Suppose lists did have views; And you tried to use it:
myView = myList[1:10]
yourList = [1, 2, 3, 4]
myView = yourList
In languages besides python, there might be a way to shove yourList into myList, but in python, since the name myView appears as a bare identifier, it can only mean a variable assignemnt; the view is lost.
Well it seems I found a lot of the reasoning behind the views decision, going by the thread starting with http://mail.python.org/pipermail/python-3000/2006-August/003224.html (it's primarily about slicing strings, but at least one e-mail in the thread mentions mutable objects like lists), and also some things from:
http://mail.python.org/pipermail/python-3000/2007-February/005739.html
http://mail.python.org/pipermail/python-dev/2008-May/079692.html and following e-mails in the thread
Looks like the advantages of switching to this style for base Python would be vastly outweighed by the induced complexity and various undesirable edge cases. Oh well.
...And as I then started wondering about the possibility of just replacing the current way slice objects are worked with with an iterable form a la itertools.islice, just as zip, map, etc. all return iterables instead of lists in Python 3, I started realizing all the unexpected behavior and possible problems that could come out of that. Looks like this might be a dead end for now.

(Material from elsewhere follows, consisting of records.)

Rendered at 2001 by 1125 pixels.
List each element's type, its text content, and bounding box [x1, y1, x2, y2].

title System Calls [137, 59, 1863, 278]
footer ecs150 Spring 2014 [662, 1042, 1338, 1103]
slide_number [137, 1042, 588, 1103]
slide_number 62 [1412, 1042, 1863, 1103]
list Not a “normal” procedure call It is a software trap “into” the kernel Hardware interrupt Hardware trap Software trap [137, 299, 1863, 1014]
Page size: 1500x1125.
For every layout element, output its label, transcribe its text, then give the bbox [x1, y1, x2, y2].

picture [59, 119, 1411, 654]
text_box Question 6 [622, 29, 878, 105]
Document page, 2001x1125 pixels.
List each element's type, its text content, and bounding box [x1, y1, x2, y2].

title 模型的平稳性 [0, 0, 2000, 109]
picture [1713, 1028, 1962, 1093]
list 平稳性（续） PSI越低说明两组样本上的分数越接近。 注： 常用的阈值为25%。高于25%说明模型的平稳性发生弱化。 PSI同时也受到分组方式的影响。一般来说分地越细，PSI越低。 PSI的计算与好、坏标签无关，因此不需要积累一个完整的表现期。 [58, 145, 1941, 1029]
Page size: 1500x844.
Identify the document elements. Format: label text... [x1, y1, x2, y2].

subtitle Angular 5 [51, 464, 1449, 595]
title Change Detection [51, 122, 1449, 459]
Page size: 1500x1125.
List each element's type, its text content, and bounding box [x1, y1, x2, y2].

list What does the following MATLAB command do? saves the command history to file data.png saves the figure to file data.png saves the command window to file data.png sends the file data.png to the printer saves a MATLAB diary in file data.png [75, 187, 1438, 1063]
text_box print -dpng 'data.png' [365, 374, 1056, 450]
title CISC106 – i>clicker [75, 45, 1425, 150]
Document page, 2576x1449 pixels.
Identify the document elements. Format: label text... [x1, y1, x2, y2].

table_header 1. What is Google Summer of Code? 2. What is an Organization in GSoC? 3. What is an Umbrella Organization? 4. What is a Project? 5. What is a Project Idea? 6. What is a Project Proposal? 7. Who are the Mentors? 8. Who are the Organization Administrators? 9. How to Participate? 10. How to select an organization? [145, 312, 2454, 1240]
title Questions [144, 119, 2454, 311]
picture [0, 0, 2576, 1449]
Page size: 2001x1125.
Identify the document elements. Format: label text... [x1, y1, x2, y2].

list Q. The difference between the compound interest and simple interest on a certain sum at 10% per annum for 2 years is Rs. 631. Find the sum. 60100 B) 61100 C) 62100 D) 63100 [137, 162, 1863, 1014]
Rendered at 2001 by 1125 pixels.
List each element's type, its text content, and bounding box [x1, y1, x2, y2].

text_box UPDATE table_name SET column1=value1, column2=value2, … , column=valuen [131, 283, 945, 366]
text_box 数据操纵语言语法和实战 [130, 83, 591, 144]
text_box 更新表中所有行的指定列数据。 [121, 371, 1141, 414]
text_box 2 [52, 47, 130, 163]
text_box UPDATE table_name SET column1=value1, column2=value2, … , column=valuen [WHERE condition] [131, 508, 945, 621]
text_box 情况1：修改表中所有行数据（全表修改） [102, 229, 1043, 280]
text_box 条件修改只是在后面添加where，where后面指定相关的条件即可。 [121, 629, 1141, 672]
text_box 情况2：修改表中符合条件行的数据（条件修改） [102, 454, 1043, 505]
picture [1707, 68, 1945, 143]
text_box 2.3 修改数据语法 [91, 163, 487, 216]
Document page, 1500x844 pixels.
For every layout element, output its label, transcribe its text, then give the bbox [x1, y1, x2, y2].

On the plus side, numpy's arrays are fairly flexible, so in situations where this sort of thing might be necessary, it wouldn't be too hard to use one-dimensional ndarrays instead of lists. However, it seems ndarrays don't support using slicing to insert additional items within arrays, as happens with Python lists:
>>> a = [0, 0]
>>> a[:1] = [2, 3]
>>> a
[2, 3, 0]
I think the numpy equivalent would instead be something like this:
>>> a = np.array([0, 0]) # or a = np.zeros([2]), but that's not important here
>>> a = np.hstack(([2, 3], a[1:]))
>>> a
array([2, 3, 0])
A slightly more complicated case:
>>> a = [1, 2, 3, 4]
>>> a[1:3] = [0, 0, 0]
>>> a
[1, 0, 0, 0, 4]
versus
>>> a = np.array([1, 2, 3, 4])
>>> a = np.hstack((a[:1], [0, 0, 0], a[3:]))
>>> a
array([1, 0, 0, 0, 4])
And, of course, the above numpy examples don't store the result in the original array as happens with the regular Python list expansion.